◆ **The input**

::::::

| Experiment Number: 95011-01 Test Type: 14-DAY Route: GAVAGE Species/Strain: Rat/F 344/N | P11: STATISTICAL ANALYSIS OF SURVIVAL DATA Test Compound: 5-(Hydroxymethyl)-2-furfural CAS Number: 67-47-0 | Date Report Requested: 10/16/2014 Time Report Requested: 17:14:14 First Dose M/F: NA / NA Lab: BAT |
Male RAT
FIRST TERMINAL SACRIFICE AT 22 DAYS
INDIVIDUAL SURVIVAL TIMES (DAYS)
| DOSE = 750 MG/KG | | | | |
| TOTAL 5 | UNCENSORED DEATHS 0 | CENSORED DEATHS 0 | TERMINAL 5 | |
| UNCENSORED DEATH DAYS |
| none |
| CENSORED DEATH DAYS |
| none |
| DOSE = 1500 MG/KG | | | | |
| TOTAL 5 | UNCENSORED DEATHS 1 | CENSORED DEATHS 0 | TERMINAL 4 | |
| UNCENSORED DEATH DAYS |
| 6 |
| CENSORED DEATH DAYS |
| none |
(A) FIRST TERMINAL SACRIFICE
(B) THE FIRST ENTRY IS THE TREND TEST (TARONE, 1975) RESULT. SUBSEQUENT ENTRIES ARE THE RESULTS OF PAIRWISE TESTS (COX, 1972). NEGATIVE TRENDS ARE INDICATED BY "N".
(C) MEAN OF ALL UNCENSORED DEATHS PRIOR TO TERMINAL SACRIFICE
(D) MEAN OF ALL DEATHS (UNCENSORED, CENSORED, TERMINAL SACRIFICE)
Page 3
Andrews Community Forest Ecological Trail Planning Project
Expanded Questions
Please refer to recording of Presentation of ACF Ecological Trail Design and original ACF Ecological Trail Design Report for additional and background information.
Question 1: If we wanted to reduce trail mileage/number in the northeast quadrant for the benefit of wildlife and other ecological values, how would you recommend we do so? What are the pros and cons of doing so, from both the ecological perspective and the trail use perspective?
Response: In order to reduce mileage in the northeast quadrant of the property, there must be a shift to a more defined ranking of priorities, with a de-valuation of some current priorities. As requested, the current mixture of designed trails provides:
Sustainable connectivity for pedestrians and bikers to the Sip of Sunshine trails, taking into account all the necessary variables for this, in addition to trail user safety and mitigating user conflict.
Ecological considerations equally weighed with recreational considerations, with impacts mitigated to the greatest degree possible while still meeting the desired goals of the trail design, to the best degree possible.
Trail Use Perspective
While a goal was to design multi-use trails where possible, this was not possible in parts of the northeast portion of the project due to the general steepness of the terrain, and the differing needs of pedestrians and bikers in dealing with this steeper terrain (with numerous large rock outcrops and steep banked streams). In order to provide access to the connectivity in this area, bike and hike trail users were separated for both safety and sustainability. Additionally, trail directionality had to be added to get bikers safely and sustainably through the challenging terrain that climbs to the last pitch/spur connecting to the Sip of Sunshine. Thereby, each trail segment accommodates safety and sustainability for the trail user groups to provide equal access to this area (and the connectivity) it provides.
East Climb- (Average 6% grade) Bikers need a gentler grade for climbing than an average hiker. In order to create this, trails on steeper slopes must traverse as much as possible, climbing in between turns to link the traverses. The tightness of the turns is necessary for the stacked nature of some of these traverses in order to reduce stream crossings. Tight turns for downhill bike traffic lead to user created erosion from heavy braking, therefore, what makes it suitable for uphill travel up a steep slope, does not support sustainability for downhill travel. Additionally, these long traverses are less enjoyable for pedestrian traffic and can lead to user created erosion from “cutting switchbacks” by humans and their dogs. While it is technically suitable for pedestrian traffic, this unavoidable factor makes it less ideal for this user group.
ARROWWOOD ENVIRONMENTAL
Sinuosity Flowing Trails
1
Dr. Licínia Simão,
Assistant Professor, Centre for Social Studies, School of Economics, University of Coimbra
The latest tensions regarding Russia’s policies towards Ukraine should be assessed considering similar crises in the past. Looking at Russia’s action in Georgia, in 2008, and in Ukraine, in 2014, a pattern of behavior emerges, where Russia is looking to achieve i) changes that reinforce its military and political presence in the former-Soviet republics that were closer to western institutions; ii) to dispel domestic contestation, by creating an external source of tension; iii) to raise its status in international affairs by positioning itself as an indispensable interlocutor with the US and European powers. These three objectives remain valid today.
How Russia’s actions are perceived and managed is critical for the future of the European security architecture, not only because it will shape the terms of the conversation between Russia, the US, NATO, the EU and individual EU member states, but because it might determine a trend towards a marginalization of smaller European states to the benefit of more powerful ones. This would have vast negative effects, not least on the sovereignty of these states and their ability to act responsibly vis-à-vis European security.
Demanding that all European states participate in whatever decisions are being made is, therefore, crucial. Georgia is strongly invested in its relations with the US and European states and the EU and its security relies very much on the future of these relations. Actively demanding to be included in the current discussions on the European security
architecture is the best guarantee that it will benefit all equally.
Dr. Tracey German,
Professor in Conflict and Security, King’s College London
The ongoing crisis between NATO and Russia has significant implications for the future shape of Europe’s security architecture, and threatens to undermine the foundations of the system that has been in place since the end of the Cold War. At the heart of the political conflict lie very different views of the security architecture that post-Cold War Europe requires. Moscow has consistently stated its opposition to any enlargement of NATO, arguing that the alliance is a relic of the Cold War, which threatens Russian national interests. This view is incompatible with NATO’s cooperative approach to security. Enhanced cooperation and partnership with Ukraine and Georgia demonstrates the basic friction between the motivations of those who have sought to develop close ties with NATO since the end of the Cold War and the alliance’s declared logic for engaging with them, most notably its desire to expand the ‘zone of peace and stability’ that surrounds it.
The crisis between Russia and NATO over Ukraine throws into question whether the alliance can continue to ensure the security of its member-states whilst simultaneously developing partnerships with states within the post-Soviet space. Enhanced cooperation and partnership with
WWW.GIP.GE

::::::

◆ **To do**
Only the lines containing the word "MEAN" should be returned from the data above.

◆ **Answer for the task**
(C) MEAN OF ALL UNCENSORED DEATHS PRIOR TO TERMINAL SACRIFICE
(D) MEAN OF ALL DEATHS (UNCENSORED, CENSORED, TERMINAL SACRIFICE)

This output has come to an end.